● Information:
◆ ◆ ◆ ◆ ◆

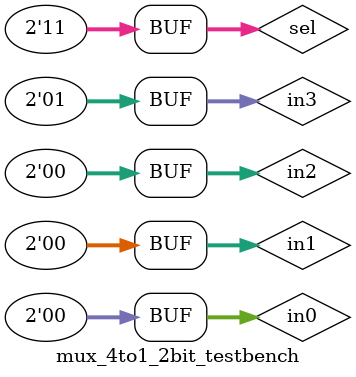
<source format=v>

`define DELAY 20
module mux_4to1_2bit_testbench();

reg [1:0] in3;
reg [1:0] in2;
reg [1:0] in1;
reg [1:0] in0;
reg [1:0] sel;
wire [1:0] out;

mux_4to1_2bit test_mux (
	.out(out),
	.in3(in3),
	.in2(in2),
	.in1(in1),
	.in0(in0),
	.sel(sel)
	);

initial begin
	sel = 2'b00; in3 = 2'b00; in2 = 2'b00; in1 = 2'b00; in0 = 2'b01;  
	#`DELAY;
	sel = 2'b01; in3 = 2'b00; in2 = 2'b00; in1 = 2'b01; in0 = 2'b00;  
	#`DELAY;
	sel = 2'b10; in3 = 2'b00; in2 = 2'b01; in1 = 2'b00; in0 = 2'b00;  
	#`DELAY;
	sel = 2'b11; in3 = 2'b01; in2 = 2'b00; in1 = 2'b00; in0 = 2'b00;
end
 
 
initial
begin
	$monitor("sel = %2b, in3 = %2b, in2 = %2b, in1 = %2b, in0 = %2b, out = %2b", sel, in3, in2, in1, in0, out);
end
 
endmodule

</source>
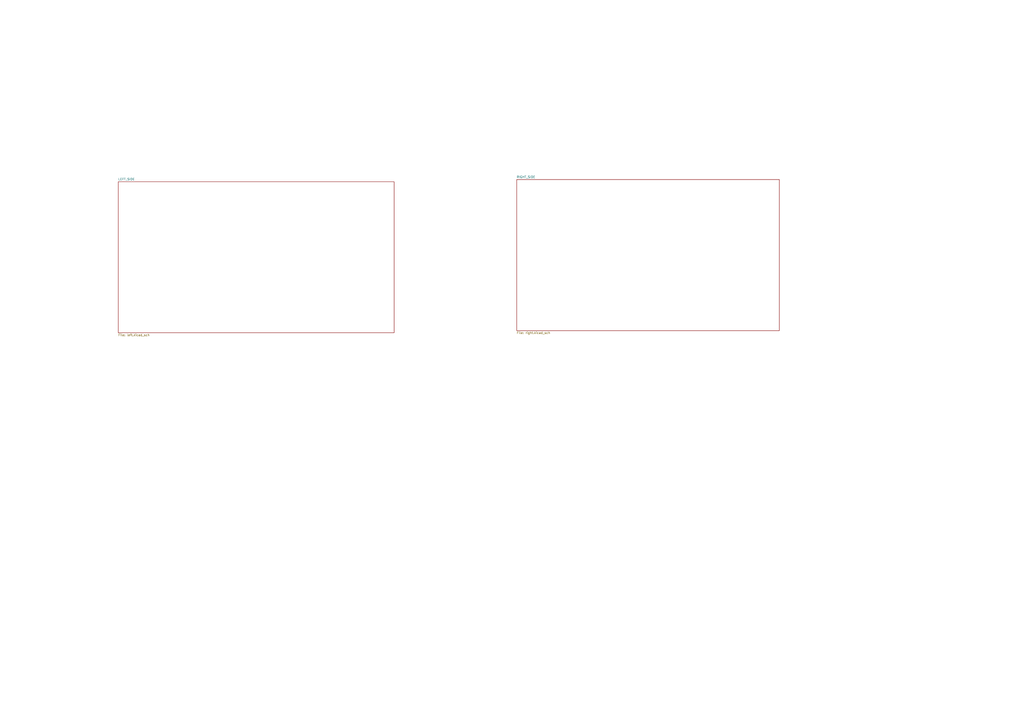
<source format=kicad_sch>
(kicad_sch
	(version 20250114)
	(generator "eeschema")
	(generator_version "9.0")
	(uuid "c4fcccaa-ece3-4cd5-8faf-ca9e2b792cef")
	(paper "A2")
	(lib_symbols)
	(sheet
		(at 68.58 105.41)
		(size 160.02 87.63)
		(exclude_from_sim no)
		(in_bom yes)
		(on_board yes)
		(dnp no)
		(fields_autoplaced yes)
		(stroke
			(width 0.1524)
			(type solid)
		)
		(fill
			(color 0 0 0 0.0000)
		)
		(uuid "03c466ad-fce2-4401-8246-d1f1079038b3")
		(property "Sheetname" "LEFT_SIDE"
			(at 68.58 104.6984 0)
			(effects
				(font
					(size 1.27 1.27)
				)
				(justify left bottom)
			)
		)
		(property "Sheetfile" "left.kicad_sch"
			(at 68.58 193.6246 0)
			(effects
				(font
					(size 1.27 1.27)
				)
				(justify left top)
			)
		)
		(instances
			(project "stensgrind_pcb"
				(path "/c4fcccaa-ece3-4cd5-8faf-ca9e2b792cef"
					(page "3")
				)
			)
		)
	)
	(sheet
		(at 299.72 104.14)
		(size 152.4 87.63)
		(exclude_from_sim no)
		(in_bom yes)
		(on_board yes)
		(dnp no)
		(fields_autoplaced yes)
		(stroke
			(width 0.1524)
			(type solid)
		)
		(fill
			(color 0 0 0 0.0000)
		)
		(uuid "17a16e92-7f18-417e-ad88-eaaafd67b7d7")
		(property "Sheetname" "RIGHT_SIDE"
			(at 299.72 103.4284 0)
			(effects
				(font
					(size 1.27 1.27)
				)
				(justify left bottom)
			)
		)
		(property "Sheetfile" "right.kicad_sch"
			(at 299.72 192.3546 0)
			(effects
				(font
					(size 1.27 1.27)
				)
				(justify left top)
			)
		)
		(instances
			(project "stensgrind_pcb"
				(path "/c4fcccaa-ece3-4cd5-8faf-ca9e2b792cef"
					(page "2")
				)
			)
		)
	)
	(sheet_instances
		(path "/"
			(page "1")
		)
	)
	(embedded_fonts no)
)

</source>
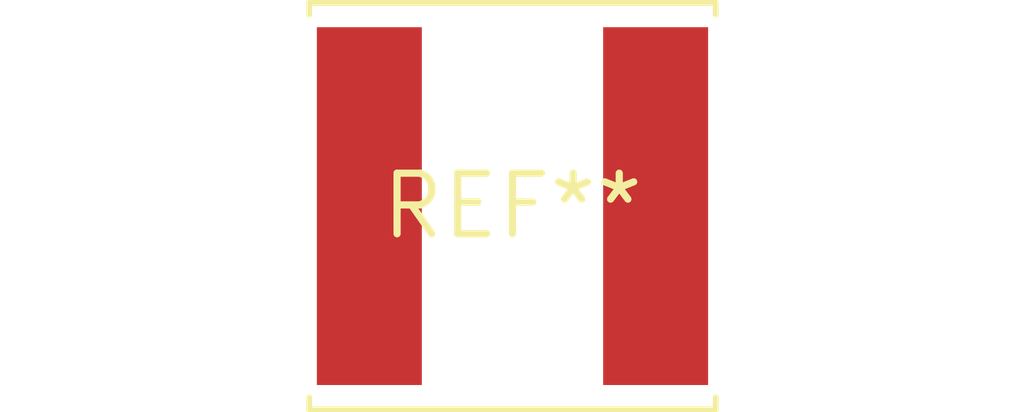
<source format=kicad_pcb>
(kicad_pcb (version 20240108) (generator pcbnew)

  (general
    (thickness 1.6)
  )

  (paper "A4")
  (layers
    (0 "F.Cu" signal)
    (31 "B.Cu" signal)
    (32 "B.Adhes" user "B.Adhesive")
    (33 "F.Adhes" user "F.Adhesive")
    (34 "B.Paste" user)
    (35 "F.Paste" user)
    (36 "B.SilkS" user "B.Silkscreen")
    (37 "F.SilkS" user "F.Silkscreen")
    (38 "B.Mask" user)
    (39 "F.Mask" user)
    (40 "Dwgs.User" user "User.Drawings")
    (41 "Cmts.User" user "User.Comments")
    (42 "Eco1.User" user "User.Eco1")
    (43 "Eco2.User" user "User.Eco2")
    (44 "Edge.Cuts" user)
    (45 "Margin" user)
    (46 "B.CrtYd" user "B.Courtyard")
    (47 "F.CrtYd" user "F.Courtyard")
    (48 "B.Fab" user)
    (49 "F.Fab" user)
    (50 "User.1" user)
    (51 "User.2" user)
    (52 "User.3" user)
    (53 "User.4" user)
    (54 "User.5" user)
    (55 "User.6" user)
    (56 "User.7" user)
    (57 "User.8" user)
    (58 "User.9" user)
  )

  (setup
    (pad_to_mask_clearance 0)
    (pcbplotparams
      (layerselection 0x00010fc_ffffffff)
      (plot_on_all_layers_selection 0x0000000_00000000)
      (disableapertmacros false)
      (usegerberextensions false)
      (usegerberattributes false)
      (usegerberadvancedattributes false)
      (creategerberjobfile false)
      (dashed_line_dash_ratio 12.000000)
      (dashed_line_gap_ratio 3.000000)
      (svgprecision 4)
      (plotframeref false)
      (viasonmask false)
      (mode 1)
      (useauxorigin false)
      (hpglpennumber 1)
      (hpglpenspeed 20)
      (hpglpendiameter 15.000000)
      (dxfpolygonmode false)
      (dxfimperialunits false)
      (dxfusepcbnewfont false)
      (psnegative false)
      (psa4output false)
      (plotreference false)
      (plotvalue false)
      (plotinvisibletext false)
      (sketchpadsonfab false)
      (subtractmaskfromsilk false)
      (outputformat 1)
      (mirror false)
      (drillshape 1)
      (scaleselection 1)
      (outputdirectory "")
    )
  )

  (net 0 "")

  (footprint "L_Sunlord_SWPA8040S" (layer "F.Cu") (at 0 0))

)

</source>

◆ ◆ ◆ ◆ ◆

● Work item: Extract the text of all the records above verbatim, excluding pictures.

● Written answer:
<source format=v>

`define DELAY 20
module mux_4to1_2bit_testbench();

reg [1:0] in3;
reg [1:0] in2;
reg [1:0] in1;
reg [1:0] in0;
reg [1:0] sel;
wire [1:0] out;

mux_4to1_2bit test_mux (
	.out(out),
	.in3(in3),
	.in2(in2),
	.in1(in1),
	.in0(in0),
	.sel(sel)
	);

initial begin
	sel = 2'b00; in3 = 2'b00; in2 = 2'b00; in1 = 2'b00; in0 = 2'b01;  
	#`DELAY;
	sel = 2'b01; in3 = 2'b00; in2 = 2'b00; in1 = 2'b01; in0 = 2'b00;  
	#`DELAY;
	sel = 2'b10; in3 = 2'b00; in2 = 2'b01; in1 = 2'b00; in0 = 2'b00;  
	#`DELAY;
	sel = 2'b11; in3 = 2'b01; in2 = 2'b00; in1 = 2'b00; in0 = 2'b00;
end
 
 
initial
begin
	$monitor("sel = %2b, in3 = %2b, in2 = %2b, in1 = %2b, in0 = %2b, out = %2b", sel, in3, in2, in1, in0, out);
end
 
endmodule

</source>
<source format=kicad_sch>
(kicad_sch
	(version 20250114)
	(generator "eeschema")
	(generator_version "9.0")
	(uuid "c4fcccaa-ece3-4cd5-8faf-ca9e2b792cef")
	(paper "A2")
	(lib_symbols)
	(sheet
		(at 68.58 105.41)
		(size 160.02 87.63)
		(exclude_from_sim no)
		(in_bom yes)
		(on_board yes)
		(dnp no)
		(fields_autoplaced yes)
		(stroke
			(width 0.1524)
			(type solid)
		)
		(fill
			(color 0 0 0 0.0000)
		)
		(uuid "03c466ad-fce2-4401-8246-d1f1079038b3")
		(property "Sheetname" "LEFT_SIDE"
			(at 68.58 104.6984 0)
			(effects
				(font
					(size 1.27 1.27)
				)
				(justify left bottom)
			)
		)
		(property "Sheetfile" "left.kicad_sch"
			(at 68.58 193.6246 0)
			(effects
				(font
					(size 1.27 1.27)
				)
				(justify left top)
			)
		)
		(instances
			(project "stensgrind_pcb"
				(path "/c4fcccaa-ece3-4cd5-8faf-ca9e2b792cef"
					(page "3")
				)
			)
		)
	)
	(sheet
		(at 299.72 104.14)
		(size 152.4 87.63)
		(exclude_from_sim no)
		(in_bom yes)
		(on_board yes)
		(dnp no)
		(fields_autoplaced yes)
		(stroke
			(width 0.1524)
			(type solid)
		)
		(fill
			(color 0 0 0 0.0000)
		)
		(uuid "17a16e92-7f18-417e-ad88-eaaafd67b7d7")
		(property "Sheetname" "RIGHT_SIDE"
			(at 299.72 103.4284 0)
			(effects
				(font
					(size 1.27 1.27)
				)
				(justify left bottom)
			)
		)
		(property "Sheetfile" "right.kicad_sch"
			(at 299.72 192.3546 0)
			(effects
				(font
					(size 1.27 1.27)
				)
				(justify left top)
			)
		)
		(instances
			(project "stensgrind_pcb"
				(path "/c4fcccaa-ece3-4cd5-8faf-ca9e2b792cef"
					(page "2")
				)
			)
		)
	)
	(sheet_instances
		(path "/"
			(page "1")
		)
	)
	(embedded_fonts no)
)

</source>
<source format=kicad_pcb>
(kicad_pcb (version 20240108) (generator pcbnew)

  (general
    (thickness 1.6)
  )

  (paper "A4")
  (layers
    (0 "F.Cu" signal)
    (31 "B.Cu" signal)
    (32 "B.Adhes" user "B.Adhesive")
    (33 "F.Adhes" user "F.Adhesive")
    (34 "B.Paste" user)
    (35 "F.Paste" user)
    (36 "B.SilkS" user "B.Silkscreen")
    (37 "F.SilkS" user "F.Silkscreen")
    (38 "B.Mask" user)
    (39 "F.Mask" user)
    (40 "Dwgs.User" user "User.Drawings")
    (41 "Cmts.User" user "User.Comments")
    (42 "Eco1.User" user "User.Eco1")
    (43 "Eco2.User" user "User.Eco2")
    (44 "Edge.Cuts" user)
    (45 "Margin" user)
    (46 "B.CrtYd" user "B.Courtyard")
    (47 "F.CrtYd" user "F.Courtyard")
    (48 "B.Fab" user)
    (49 "F.Fab" user)
    (50 "User.1" user)
    (51 "User.2" user)
    (52 "User.3" user)
    (53 "User.4" user)
    (54 "User.5" user)
    (55 "User.6" user)
    (56 "User.7" user)
    (57 "User.8" user)
    (58 "User.9" user)
  )

  (setup
    (pad_to_mask_clearance 0)
    (pcbplotparams
      (layerselection 0x00010fc_ffffffff)
      (plot_on_all_layers_selection 0x0000000_00000000)
      (disableapertmacros false)
      (usegerberextensions false)
      (usegerberattributes false)
      (usegerberadvancedattributes false)
      (creategerberjobfile false)
      (dashed_line_dash_ratio 12.000000)
      (dashed_line_gap_ratio 3.000000)
      (svgprecision 4)
      (plotframeref false)
      (viasonmask false)
      (mode 1)
      (useauxorigin false)
      (hpglpennumber 1)
      (hpglpenspeed 20)
      (hpglpendiameter 15.000000)
      (dxfpolygonmode false)
      (dxfimperialunits false)
      (dxfusepcbnewfont false)
      (psnegative false)
      (psa4output false)
      (plotreference false)
      (plotvalue false)
      (plotinvisibletext false)
      (sketchpadsonfab false)
      (subtractmaskfromsilk false)
      (outputformat 1)
      (mirror false)
      (drillshape 1)
      (scaleselection 1)
      (outputdirectory "")
    )
  )

  (net 0 "")

  (footprint "L_Sunlord_SWPA8040S" (layer "F.Cu") (at 0 0))

)

</source>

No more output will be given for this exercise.